Even before the competition started, he was punning around like crazy. He just can't help himself, as when he walked past a picket fence: "You know what they say, if you picket, it'll never heal."

He's afflicted, he admits. But so is everyone at the O. Henry Pun-Off. For the past 37 years they've gathered behind the famous author's house to twist the English language into a pretzel.

"I flushed my CD down the toilet. It was WHIRLED music."

Matt Pollack says it's as much a support group as a competition: "This is the only place I know of, the one day of the year, where people with similar afflictions as me can all get together and have a crowd of hundreds of people that not only will accept it, they will cheer for these puns! They will come out here in the sun, on a hot Austin day, and say, 'I want to hear this!'"

In layman's terms, a pun is a play on words and their meaning. For instance:

"I'm so glad I could be EAR today. I just LOBE talking to you a lot."

You might have guessed the event is pretty quirky.

"In Romania I made hotel reservations. I was so tired I had to BUCHAREST."

Darren Walsh flew here all the way from London to ply his puns in a chicken suit. "This is probably the weirdest thing I've ever done," he said.

Punsters shunned elsewhere are here welcomed with open arms. "Yeah, it's a safe space," said Alexandra Petri. "It's where you can come and be among your kind."

Petri, who hails from the wordsmiths at the Washington Post, thinks puns spring from a love of language. "Puns are sort of the ultimate word romance," she said. "Sort of awkward the next morning, you're like, 'What just happened? That was gross.' But you know, it's a beautiful thing in the moment!"

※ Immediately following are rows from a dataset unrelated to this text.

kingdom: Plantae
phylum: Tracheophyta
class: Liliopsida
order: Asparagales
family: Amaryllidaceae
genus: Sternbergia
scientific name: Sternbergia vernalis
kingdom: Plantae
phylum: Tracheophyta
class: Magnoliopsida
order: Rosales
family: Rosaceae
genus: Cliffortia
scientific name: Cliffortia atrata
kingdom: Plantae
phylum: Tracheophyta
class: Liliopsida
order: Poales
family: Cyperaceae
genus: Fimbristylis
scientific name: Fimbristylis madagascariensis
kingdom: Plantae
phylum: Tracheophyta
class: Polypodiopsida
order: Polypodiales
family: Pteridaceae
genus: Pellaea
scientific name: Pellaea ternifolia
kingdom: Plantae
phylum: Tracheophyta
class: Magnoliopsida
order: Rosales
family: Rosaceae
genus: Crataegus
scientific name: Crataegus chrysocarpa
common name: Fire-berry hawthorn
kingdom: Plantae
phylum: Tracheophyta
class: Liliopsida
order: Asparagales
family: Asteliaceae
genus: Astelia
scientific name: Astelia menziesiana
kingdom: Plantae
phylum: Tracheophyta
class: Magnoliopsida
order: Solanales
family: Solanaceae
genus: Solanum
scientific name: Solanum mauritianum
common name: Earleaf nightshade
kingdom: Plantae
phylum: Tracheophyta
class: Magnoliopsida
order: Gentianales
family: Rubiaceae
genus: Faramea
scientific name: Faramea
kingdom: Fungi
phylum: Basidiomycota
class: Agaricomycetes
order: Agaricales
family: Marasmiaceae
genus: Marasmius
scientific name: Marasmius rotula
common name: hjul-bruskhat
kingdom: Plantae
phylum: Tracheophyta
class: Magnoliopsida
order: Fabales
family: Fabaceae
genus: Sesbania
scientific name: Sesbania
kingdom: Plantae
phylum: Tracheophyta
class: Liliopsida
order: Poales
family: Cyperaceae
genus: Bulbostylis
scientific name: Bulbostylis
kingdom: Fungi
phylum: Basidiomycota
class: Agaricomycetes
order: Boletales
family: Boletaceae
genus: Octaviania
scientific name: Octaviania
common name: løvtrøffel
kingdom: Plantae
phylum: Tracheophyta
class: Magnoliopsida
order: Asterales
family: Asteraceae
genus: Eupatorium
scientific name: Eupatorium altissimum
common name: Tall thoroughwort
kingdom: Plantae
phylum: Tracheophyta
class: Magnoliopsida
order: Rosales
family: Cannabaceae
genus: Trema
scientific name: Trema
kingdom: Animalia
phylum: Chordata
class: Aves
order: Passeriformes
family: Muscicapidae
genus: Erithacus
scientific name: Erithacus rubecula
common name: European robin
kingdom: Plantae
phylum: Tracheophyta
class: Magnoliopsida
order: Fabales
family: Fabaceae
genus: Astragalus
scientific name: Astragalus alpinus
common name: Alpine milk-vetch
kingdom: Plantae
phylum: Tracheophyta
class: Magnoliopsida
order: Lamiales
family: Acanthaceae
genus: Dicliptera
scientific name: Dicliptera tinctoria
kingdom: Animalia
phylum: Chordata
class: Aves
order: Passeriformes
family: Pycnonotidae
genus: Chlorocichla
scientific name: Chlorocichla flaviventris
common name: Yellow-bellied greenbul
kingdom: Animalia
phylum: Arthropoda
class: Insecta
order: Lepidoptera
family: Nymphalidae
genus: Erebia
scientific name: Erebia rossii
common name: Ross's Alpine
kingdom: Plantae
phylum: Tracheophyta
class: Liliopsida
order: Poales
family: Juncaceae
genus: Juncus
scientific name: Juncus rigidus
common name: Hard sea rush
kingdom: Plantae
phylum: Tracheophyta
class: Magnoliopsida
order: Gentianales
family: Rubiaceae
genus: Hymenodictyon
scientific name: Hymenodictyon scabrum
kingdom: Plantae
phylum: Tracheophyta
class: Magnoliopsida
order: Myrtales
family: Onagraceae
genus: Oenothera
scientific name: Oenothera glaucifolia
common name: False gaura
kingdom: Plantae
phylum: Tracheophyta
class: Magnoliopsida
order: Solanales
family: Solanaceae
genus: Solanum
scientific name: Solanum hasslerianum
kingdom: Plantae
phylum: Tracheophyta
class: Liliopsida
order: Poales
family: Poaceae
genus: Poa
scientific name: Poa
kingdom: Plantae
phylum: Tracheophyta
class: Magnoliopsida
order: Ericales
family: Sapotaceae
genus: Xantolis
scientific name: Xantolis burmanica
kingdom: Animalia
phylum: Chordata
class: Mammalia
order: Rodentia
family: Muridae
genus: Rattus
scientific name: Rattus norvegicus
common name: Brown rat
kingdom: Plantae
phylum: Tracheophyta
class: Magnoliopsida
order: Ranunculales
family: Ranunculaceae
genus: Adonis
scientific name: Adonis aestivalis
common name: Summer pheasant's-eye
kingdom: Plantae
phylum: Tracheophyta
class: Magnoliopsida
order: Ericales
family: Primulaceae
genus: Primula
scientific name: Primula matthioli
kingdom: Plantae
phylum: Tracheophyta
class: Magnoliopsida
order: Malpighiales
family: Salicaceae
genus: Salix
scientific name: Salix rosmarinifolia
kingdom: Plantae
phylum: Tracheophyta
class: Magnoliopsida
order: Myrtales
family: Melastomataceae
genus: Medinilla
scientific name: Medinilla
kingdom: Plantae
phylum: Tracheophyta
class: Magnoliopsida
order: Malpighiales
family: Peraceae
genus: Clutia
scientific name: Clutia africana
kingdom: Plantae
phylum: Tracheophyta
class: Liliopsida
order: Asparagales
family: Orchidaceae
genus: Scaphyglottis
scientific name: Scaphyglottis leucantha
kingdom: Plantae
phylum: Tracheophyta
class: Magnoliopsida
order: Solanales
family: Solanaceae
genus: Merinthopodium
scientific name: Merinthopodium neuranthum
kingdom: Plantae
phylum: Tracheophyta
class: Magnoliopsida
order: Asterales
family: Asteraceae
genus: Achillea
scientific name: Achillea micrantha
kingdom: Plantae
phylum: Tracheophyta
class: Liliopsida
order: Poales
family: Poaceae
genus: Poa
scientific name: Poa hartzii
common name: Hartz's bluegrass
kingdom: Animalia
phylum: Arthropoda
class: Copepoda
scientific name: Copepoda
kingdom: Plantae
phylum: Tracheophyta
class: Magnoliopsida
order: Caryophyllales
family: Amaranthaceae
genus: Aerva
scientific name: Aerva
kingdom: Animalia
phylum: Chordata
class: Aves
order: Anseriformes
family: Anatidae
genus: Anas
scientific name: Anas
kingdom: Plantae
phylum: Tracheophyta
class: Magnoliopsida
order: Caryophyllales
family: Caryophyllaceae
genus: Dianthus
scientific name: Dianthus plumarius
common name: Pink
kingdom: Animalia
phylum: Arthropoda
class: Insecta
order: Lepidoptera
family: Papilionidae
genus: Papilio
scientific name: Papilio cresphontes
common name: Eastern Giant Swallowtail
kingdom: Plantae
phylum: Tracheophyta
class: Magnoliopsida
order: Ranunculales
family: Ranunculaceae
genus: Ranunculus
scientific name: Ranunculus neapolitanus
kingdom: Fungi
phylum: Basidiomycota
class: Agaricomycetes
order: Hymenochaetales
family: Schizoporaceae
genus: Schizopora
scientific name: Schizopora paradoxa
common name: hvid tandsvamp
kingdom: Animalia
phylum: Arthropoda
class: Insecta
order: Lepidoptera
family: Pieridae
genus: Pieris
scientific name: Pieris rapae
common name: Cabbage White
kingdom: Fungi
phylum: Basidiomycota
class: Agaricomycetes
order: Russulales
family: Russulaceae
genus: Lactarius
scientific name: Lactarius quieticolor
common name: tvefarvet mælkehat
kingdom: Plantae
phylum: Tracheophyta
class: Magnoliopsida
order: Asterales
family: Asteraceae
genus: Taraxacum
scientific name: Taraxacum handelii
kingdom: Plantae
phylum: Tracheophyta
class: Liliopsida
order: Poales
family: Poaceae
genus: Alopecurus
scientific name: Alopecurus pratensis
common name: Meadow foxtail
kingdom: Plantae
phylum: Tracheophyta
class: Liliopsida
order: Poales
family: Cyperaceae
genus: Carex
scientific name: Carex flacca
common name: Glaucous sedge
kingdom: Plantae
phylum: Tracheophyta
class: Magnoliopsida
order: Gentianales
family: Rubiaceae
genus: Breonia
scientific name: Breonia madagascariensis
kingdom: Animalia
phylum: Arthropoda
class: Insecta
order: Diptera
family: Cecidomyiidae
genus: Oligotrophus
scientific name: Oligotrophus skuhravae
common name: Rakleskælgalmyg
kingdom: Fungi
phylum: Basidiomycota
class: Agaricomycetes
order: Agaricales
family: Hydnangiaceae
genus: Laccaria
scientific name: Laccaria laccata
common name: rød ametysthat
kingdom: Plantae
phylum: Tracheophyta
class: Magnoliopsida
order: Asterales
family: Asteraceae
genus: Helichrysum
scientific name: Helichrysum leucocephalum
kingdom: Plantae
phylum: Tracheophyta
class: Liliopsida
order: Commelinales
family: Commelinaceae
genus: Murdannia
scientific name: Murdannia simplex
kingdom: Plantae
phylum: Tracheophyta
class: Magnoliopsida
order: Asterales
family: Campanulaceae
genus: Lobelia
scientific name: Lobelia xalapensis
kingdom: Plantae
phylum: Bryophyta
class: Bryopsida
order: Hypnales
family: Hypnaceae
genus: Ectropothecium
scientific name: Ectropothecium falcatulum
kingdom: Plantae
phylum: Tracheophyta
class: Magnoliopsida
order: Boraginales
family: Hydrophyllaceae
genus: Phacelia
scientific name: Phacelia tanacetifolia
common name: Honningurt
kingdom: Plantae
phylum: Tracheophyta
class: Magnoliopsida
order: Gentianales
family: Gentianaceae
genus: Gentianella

Defending champion Ben Ziek was riffing on trees:

"Nothing makes me SYCAMORE than some guy using all those cheezy pickup lines like a DOGWOOD."

Cowan asked Ziek, "So, do you think you were born to do this?"

"Oh, I hope so!" laughed Zeik. "If not, then something's really wrong with me!"

Ben's talent is that he can pun on cue.

For example, on baseball: "Well, I don't know if you're REGGIE, JACKSON."

Mexican food: "I never eat in the restaurant, I always get it TA-CO."

Charles Osgood: "Well, he's OS-GOOD as it gets!"

There are two verbal bouts here: The first is Punniest of Show -- a string of prepared puns stitched together in sort of a punner's short story.

Alex took home the trophy in that category, after punning every U.S. president in order:

CAN A D student win? Sure. LYNDON JOHNSON was a D Student and he was great: NIXING dumb ideas like turning a FORD CAR TO a RAY-GUN. No, when BUSH comes to shove, I see hope GLINT ON the horizon. Ladies, I DUB YA the hope of America, and I don't say, 'OH, BUMMER.'

Spectators found themselves -- surprisingly -- not annoyed. "I wasn't sure if it was gonna be just like one liners, and how is that sustainable?" said writer Jennifer Gandin Le. "I like the stories. People are really weaving some interesting stories and then using really, really silly puns. Like, I'm impressed."

Then came round two: the Pun Slingers competition. It's a duel with two contestants firing off puns at one another on a subject pulled at random, like vision:

"So I've got a little kitty at home, and every time I make a loud noise the CATARACTS."
"Wow, what a great PUPIL."
"IRIS to the occasion."

... until they simply run out of word ammo.

It was a long afternoon filled with groans (which, by the way, don't discourage anyone here).

"You get a groan, that's how you know it's landed," said Petri.

"What's Ella Fitzgerald's favorite pet? A SCAT."

In the end, Matt Pollack won -- apparently the only contestant with more puns than pride.

So, does victory give him punning bragging rights all year? "Oh, fame, fortune and glory forever, you know?" he laughed. "Honestly this goes on a shelf in my house and for the rest of the year, I'm basically not allowed to pun."

Whose rule is that? "Mine," Pollack said. "Because I like being accepted socially!"

With the competition ended, punsters are left with nothing to do -- but wait for next JEER.